Safely cocooned away from harm.”

Slowly transformed, soft flesh left no trace,

A chrysalis grew in chestnut-like case.

Then wings began sprouting and as they unfurled

This embryo creature emerged to the world.

She longed to return, our fledgling young flier,

She yearned for her past away from the mire.

“Don’t make me grow up! I don’t want to be free!

If I’m forced to observe, what might I see?”

Her fragile wings trembled, her feelers grew long.

“I’ll return to the womb until I am strong.”

But the chrysalis had changed, a winged insect was born,

Looked to the sky, whence she was drawn.

Up, up she flew, dazzling wings caught air’s current,

The further she went, what she saw was not pleasant:

Displaced, drifting people, wrenched from their lands;

Their suffering dismayed her – she averted her glance.

She wished not to see, and in spite of resistance,

Earth’s canvas rolled out with steady persistence.

She witnessed the pain, she felt with her feelers,

Battered by winds, she searched for the healers.

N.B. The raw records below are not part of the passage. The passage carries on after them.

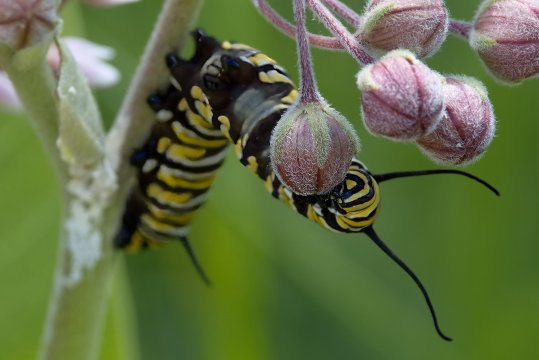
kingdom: Animalia
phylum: Arthropoda
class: Insecta
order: Lepidoptera
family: Nymphalidae
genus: Danaus
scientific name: Danaus plexippus
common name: Monarch
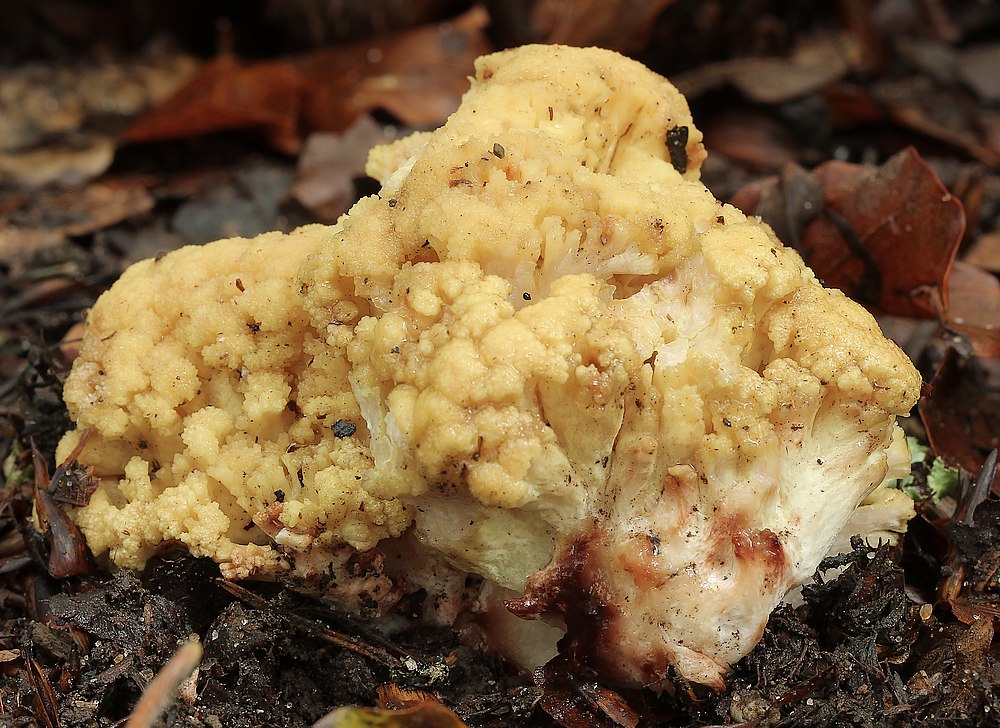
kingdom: Fungi
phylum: Basidiomycota
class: Agaricomycetes
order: Gomphales
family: Gomphaceae
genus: Ramaria
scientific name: Ramaria sanguinea
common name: blodplettet koralsvamp
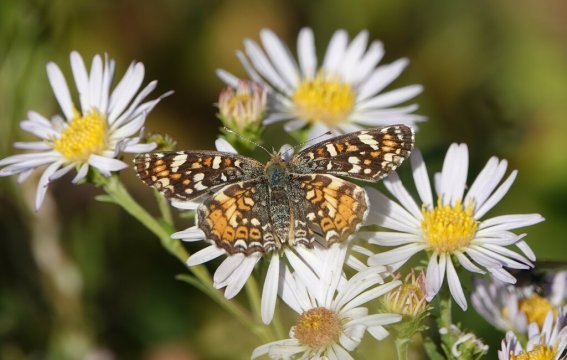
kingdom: Animalia
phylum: Arthropoda
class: Insecta
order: Lepidoptera
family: Nymphalidae
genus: Phyciodes
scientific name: Phyciodes tharos
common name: Field Crescent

Weary, disheartened, aching of wing,

She spied a caged bird, with plumes startling.

She took in its beauty, gazed at its splendor,

Green-blue, red-gold, iridescent – such grandeur!

“Of the state of the world, what do you think?”

She asked of the bird, who gave her a wink.

“I don’t!” squawked the parrot, “I repeat what I’ve heard:

Besides nothing makes sense. The whole lot is absurd!”

Sad, dis-spirited, without any purpose,

She fell to earth, soul troubled and restless.

While lying forlorn, death-like and still,

A child stood close by who saw she was ill.

Her wings to the sun, their colours so radiant,

He’d never beheld a creature more brilliant.

Transfixed, the boy felt wonder and pleasure,

He stretched out his hand to take hold of this treasure.

She, on her guard, moved back to stay calm,

Watched the boy – saw – he meant her no harm.

That instant her mission became crystal clear,

She had not left home to succumb to her fear;

Nor to mourn and despair, nor to struggle and fight,

Her duty was other, not to fix the world’s plight.

She was lovely, exquisite, short-lived, this she knew,

And she owed it to nature to simply be true.